The report showed that 70 per cent of community contributions went to sport, with close to $1 million spent on wages for grounds and administration staff, $244,300 on players wages, $153,700 on coaches wages, $17,400 on umpires, $830,000 on elite sports players, $36,000 on physiotherapy and massage, $14,400 on medical supplies and $3910 on drug testing. The clubs also claimed large sums of money for maintenance of sporting facilities, electricity, water and sewage, use of club rooms and fees for sports affiliations.

The FARE report also revealed that only $63,000 was spent on contributions to assist with problem gambling support, with only a small percentage of Canberra’s 46 clubs making a donation.

Dr Livingstone called the ACT pokies scheme an “alibi” and a “smokescreen” that allowed Canberra’s clubs to justify their monopoly on poker machines and minimise taxes.

Shane Rattenbury, Leader of the ACT Greens, said it was important to recognise it was appropriate that a fair amount of money went to sport as it does bring benefits to the community, but that an independent fund was needed to distribute some of the funds elsewhere.

Local clubs have rejected the research, with Clubs ACT’s Gwyn Rees labelling the report as offensive.

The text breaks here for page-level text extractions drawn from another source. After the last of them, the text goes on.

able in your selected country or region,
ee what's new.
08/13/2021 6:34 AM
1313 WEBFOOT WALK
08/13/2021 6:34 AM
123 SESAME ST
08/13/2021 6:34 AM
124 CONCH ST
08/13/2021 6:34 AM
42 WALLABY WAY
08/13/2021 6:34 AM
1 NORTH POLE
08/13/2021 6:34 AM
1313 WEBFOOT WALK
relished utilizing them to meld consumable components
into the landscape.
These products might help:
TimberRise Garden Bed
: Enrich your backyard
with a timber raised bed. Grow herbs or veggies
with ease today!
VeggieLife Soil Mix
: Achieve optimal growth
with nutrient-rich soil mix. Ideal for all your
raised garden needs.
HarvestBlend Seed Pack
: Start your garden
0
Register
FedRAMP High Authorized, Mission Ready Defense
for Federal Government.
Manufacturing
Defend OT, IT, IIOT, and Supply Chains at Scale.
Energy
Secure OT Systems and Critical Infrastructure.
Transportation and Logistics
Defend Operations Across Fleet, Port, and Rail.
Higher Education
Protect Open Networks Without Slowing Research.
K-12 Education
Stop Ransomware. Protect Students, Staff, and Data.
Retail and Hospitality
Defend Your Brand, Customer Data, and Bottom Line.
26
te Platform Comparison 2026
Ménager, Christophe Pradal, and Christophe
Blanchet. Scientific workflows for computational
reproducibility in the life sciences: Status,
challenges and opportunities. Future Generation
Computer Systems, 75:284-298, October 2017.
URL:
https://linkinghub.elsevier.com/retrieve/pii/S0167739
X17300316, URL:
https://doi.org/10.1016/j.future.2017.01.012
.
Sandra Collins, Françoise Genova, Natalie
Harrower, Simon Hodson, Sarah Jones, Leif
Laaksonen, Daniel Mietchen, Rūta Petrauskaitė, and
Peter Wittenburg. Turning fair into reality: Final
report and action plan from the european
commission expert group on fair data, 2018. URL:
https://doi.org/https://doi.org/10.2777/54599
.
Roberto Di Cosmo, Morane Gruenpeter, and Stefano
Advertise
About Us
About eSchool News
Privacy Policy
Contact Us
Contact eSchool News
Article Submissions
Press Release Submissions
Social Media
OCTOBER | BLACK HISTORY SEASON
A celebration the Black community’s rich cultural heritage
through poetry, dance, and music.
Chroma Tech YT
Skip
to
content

Ian Mackay, Chief Executive of Canberra Southern Cross Club, also disputed the research, saying, “We support over 350 community groups, schools and local charities to the tune of around $1.5 million. We just don’t agree with the research that has been done.”

The ACT Government released a statement saying it will work with clubs and stakeholders to improve the community contribution guidelines.